• DATA TO USE:

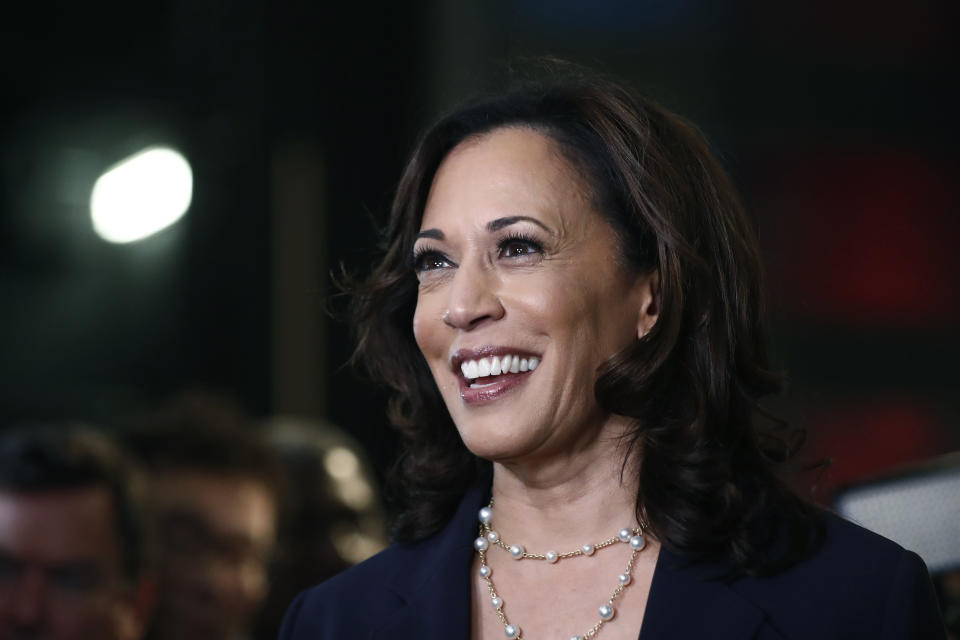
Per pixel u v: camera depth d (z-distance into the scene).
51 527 6.26
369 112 15.23
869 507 5.08
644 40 15.03
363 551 7.91
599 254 4.34
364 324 4.99
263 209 15.83
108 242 17.89
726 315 4.52
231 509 7.40
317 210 15.40
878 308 15.20
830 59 15.38
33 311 18.38
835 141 15.35
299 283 15.53
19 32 16.69
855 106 15.35
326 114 15.23
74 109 17.38
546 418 4.22
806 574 4.17
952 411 14.97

• TASK PROMPT: Your answer must be the entries written out word for word, without their pictures.

• ANSWER AREA:
Per pixel u v: camera depth d (z-distance into the scene).
51 527 6.26
369 112 15.23
869 507 5.08
644 40 15.03
363 551 7.91
599 254 4.34
364 324 4.99
263 209 15.83
108 242 17.89
726 315 4.52
231 509 7.40
317 210 15.40
878 308 15.20
830 59 15.38
33 311 18.38
835 141 15.35
299 283 15.53
19 32 16.69
855 106 15.35
326 114 15.23
74 109 17.38
546 418 4.22
806 574 4.17
952 411 14.97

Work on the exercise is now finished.